Muss daher etwa ein Frisör oder eine Blumenhändlerin im Sinn der Verhinderung der Ausbreitung einer Seuche seine Betriebsstätte schließen, dann entfällt nach meiner Rechtsansicht für den Zeitraum dieser Schließung jedwede Zahlungspflicht. Analog zu § 1096 ABGB betrifft dies wohl sämtliche Mietzinsbestandteile wie anteilige Betriebskosten, Steuern und dgl. so weit, so gut.

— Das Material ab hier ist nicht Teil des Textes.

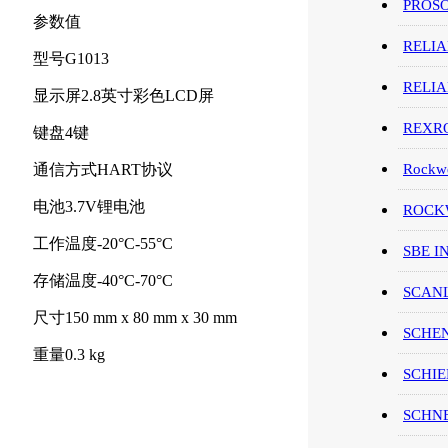
PROS
参数值
RELI
型号G1013
RELI
显示屏2.8英寸彩色LCD屏
REXR
键盘4键
通信方式HART协议
Rockwe
电池3.7V锂电池
ROCKW
工作温度-20°C-55°C
SBE I
存储温度-40°C-70°C
SCAN
尺寸150 mm x 80 mm x 30 mm
SCHE
重量0.3 kg
SCHIE
SCHN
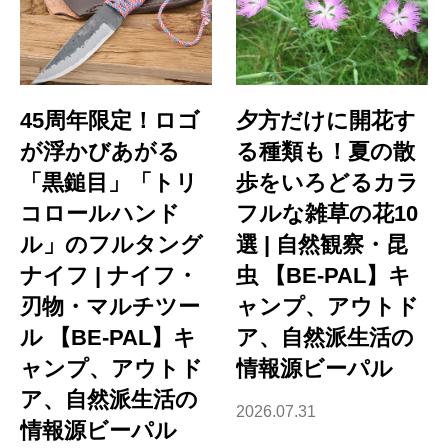
45周年限定！ロゴ
夕方だけに開花す
が浮かびあがる
る種類も！夏の散
「黒鎚目」「トリ
歩をいろどるカラ
コロールハンド
フルな雑草の花10
ル」のフルタング
選 | 自然観察・昆
ナイフ | ナイフ・
虫 【BE-PAL】キ
刃物・マルチツー
ャンプ、アウトド
ル 【BE-PAL】キ
ア、自然派生活の
ャンプ、アウトド
情報源ビーパル
ア、自然派生活の
2026.07.31
情報源ビーパル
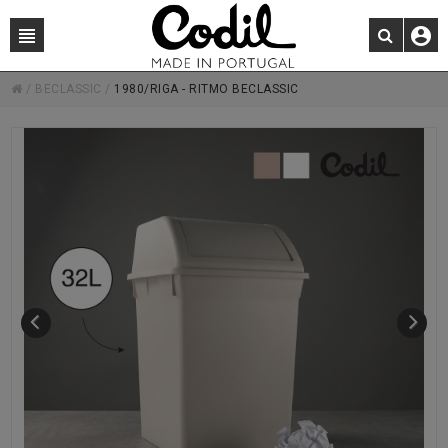
/
BECLASSIC
/
1980/RIGA - RITMO BECLASSIC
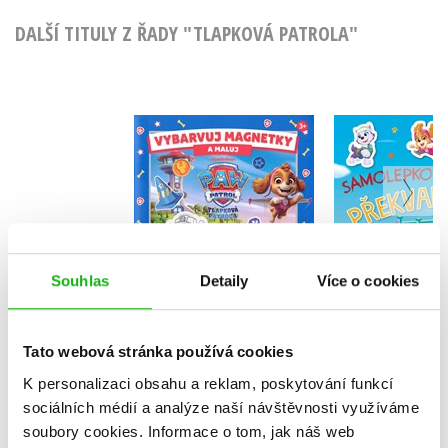
DALŠÍ TITULY Z ŘADY "TLAPKOVÁ PATROLA"
Tlapková p
Tlapková patrola -
Samole
Vybarvuj magnetky
překva
Kolektiv
Kolekt
Souhlas
Detaily
Více o cookies
Do košíku
Do košík
Tato webová stránka používá cookies
183 Kč
229 Kč
199 Kč
2
K personalizaci obsahu a reklam, poskytování funkcí
sociálních médií a analýze naší návštěvnosti využíváme
soubory cookies.
Informace o tom, jak náš web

Viele Vermieter argumentieren in der derzeit unstrittig für alle schwierigen und außergewöhnlichen Situation aber, dass manche oder gar alle Mieter- oder Pächter/Innen das Objekt zumindest teilweise – trotz behördlicher Sperre- „in Betrieb“ nehmen könnten, neben dem „normalen“ Verkauf würde z.B. ein Online-Verkauf stattfinden, Klienten (z.B. von Psychotherapeut/Inn/en) könnten auch vom Telefon oder vom PC aus beraten/betreut werden, Restaurants könnten ein Lieferservice anbieten, Waren könnten, wenn schon nicht verkauft, dann doch aber dort gelagert werden usw.usf.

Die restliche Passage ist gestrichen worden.